Given request
Pick out each line in the rows below that contains the string "fill", matching case exactly.

─── Records provided ───

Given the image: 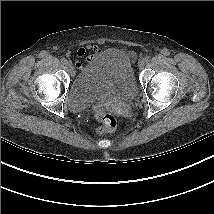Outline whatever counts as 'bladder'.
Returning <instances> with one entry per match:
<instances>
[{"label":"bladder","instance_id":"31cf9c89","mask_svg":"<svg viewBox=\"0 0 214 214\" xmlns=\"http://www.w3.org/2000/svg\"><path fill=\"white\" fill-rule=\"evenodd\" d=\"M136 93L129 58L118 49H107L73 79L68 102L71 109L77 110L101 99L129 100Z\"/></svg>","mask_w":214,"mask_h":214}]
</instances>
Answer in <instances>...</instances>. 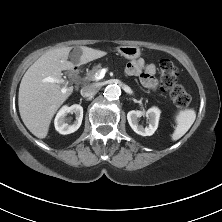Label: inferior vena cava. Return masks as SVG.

───
─── Records provided ───

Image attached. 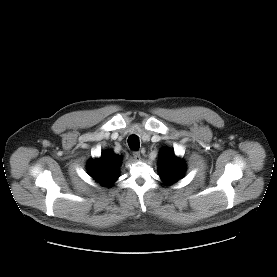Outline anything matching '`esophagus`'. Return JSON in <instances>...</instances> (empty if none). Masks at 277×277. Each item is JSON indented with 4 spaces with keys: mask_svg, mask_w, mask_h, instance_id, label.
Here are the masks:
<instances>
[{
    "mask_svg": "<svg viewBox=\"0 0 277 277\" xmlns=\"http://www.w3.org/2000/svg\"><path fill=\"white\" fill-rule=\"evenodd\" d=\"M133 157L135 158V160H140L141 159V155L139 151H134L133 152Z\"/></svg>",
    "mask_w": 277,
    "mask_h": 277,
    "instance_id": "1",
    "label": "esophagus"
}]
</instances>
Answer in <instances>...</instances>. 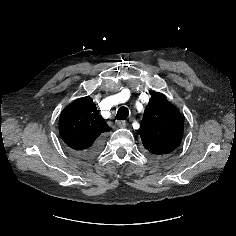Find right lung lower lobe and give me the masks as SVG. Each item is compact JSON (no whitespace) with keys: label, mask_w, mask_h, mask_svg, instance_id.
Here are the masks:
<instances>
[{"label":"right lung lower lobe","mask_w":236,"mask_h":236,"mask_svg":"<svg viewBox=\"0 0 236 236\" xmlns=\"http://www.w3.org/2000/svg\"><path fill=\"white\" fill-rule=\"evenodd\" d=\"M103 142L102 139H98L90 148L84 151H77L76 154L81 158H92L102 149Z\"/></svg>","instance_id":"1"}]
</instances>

───
─── Records provided ───

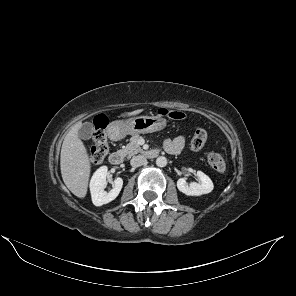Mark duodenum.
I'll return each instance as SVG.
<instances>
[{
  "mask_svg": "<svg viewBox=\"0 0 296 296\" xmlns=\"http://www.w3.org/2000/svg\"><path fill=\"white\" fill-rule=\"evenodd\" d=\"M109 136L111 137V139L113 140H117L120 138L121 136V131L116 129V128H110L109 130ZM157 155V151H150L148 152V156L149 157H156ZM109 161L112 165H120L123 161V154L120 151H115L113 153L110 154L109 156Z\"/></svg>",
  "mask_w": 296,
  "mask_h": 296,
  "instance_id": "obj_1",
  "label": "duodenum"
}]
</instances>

───

Exercise output
[{"label":"bladder","instance_id":"31cf9c89","mask_svg":"<svg viewBox=\"0 0 214 214\" xmlns=\"http://www.w3.org/2000/svg\"><path fill=\"white\" fill-rule=\"evenodd\" d=\"M136 93L129 58L118 49H107L73 79L68 102L71 109L77 110L101 99L129 100Z\"/></svg>","mask_w":214,"mask_h":214}]
    "mask_svg": "<svg viewBox=\"0 0 277 277\" xmlns=\"http://www.w3.org/2000/svg\"><path fill=\"white\" fill-rule=\"evenodd\" d=\"M133 157L135 158V160H140L141 159V155L139 151H134L133 152Z\"/></svg>",
[{"label":"right lung lower lobe","mask_w":236,"mask_h":236,"mask_svg":"<svg viewBox=\"0 0 236 236\" xmlns=\"http://www.w3.org/2000/svg\"><path fill=\"white\" fill-rule=\"evenodd\" d=\"M103 142L102 139H98L90 148L84 151H77L76 154L81 158H92L102 149Z\"/></svg>","instance_id":"1"}]
  "mask_svg": "<svg viewBox=\"0 0 296 296\" xmlns=\"http://www.w3.org/2000/svg\"><path fill=\"white\" fill-rule=\"evenodd\" d=\"M109 136L111 137V139L113 140H117L120 138L121 136V131L116 129V128H110L109 130ZM157 155V151H150L148 152V156L149 157H156ZM109 161L112 165H120L123 161V154L120 151H115L113 153L110 154L109 156Z\"/></svg>",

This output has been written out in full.